● **WORK TASK**
From the listing below, reproduce exactly the lines starting with the one with "12 172 95.81" and going on through the one with "332 280 6.55", both ends kept. No picture is copied.

● **MATERIAL FOR THE TASK**
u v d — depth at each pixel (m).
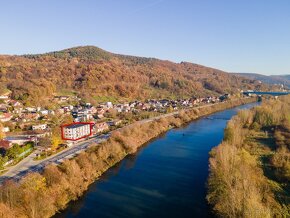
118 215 77.19
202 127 199.75
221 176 83.38
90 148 119.44
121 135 138.88
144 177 103.94
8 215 64.38
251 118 186.00
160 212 79.00
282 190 85.31
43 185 79.19
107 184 97.19
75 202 84.25
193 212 79.12
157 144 151.00
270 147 131.38
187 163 119.81
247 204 63.06
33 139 133.25
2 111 190.50
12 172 95.81
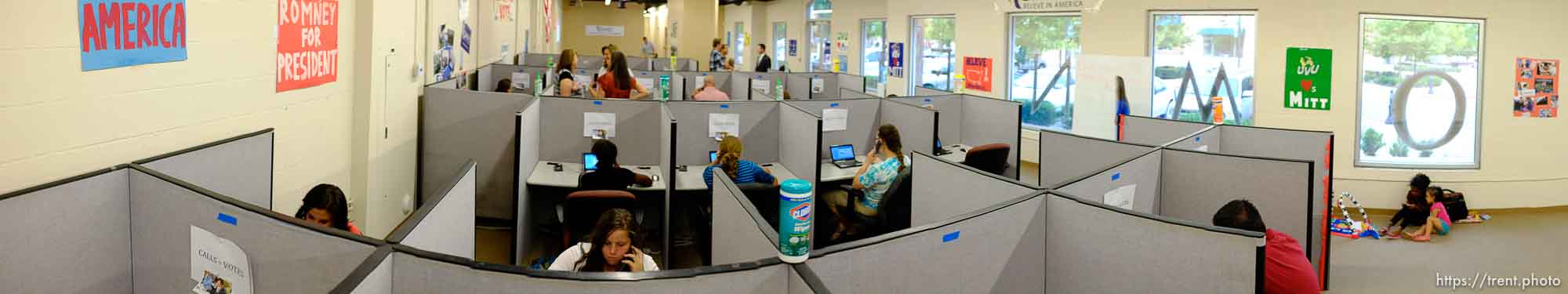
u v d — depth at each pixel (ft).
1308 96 24.43
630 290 5.92
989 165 19.36
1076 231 8.54
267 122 12.69
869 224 15.34
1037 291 8.91
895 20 39.58
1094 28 28.37
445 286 6.10
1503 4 23.36
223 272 7.44
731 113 19.08
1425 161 24.39
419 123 20.16
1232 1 25.34
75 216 7.88
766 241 7.52
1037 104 31.89
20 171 8.05
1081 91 28.99
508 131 19.38
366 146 16.38
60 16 8.49
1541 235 20.86
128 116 9.52
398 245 6.26
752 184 16.69
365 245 6.36
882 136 15.51
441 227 7.80
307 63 13.97
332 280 6.55
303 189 14.02
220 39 11.31
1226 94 26.27
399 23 18.25
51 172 8.45
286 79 13.26
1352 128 24.13
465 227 8.84
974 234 8.00
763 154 19.39
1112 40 27.86
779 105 19.31
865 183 15.33
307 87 14.07
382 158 17.28
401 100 18.47
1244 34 25.73
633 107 18.75
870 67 45.80
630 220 9.23
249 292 7.17
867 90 46.09
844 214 17.97
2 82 7.79
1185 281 7.73
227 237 7.32
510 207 19.65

● **COMPLETED TASK**
12 172 95.81
u v d — depth at each pixel (ft).
1308 96 24.43
630 290 5.92
989 165 19.36
1076 231 8.54
267 122 12.69
869 224 15.34
1037 291 8.91
895 20 39.58
1094 28 28.37
445 286 6.10
1503 4 23.36
223 272 7.44
731 113 19.08
1425 161 24.39
419 123 20.16
1232 1 25.34
75 216 7.88
766 241 7.52
1037 104 31.89
20 171 8.05
1081 91 28.99
508 131 19.38
366 146 16.38
60 16 8.49
1541 235 20.86
128 116 9.52
398 245 6.26
752 184 16.69
365 245 6.36
882 136 15.51
441 227 7.80
307 63 13.97
332 280 6.55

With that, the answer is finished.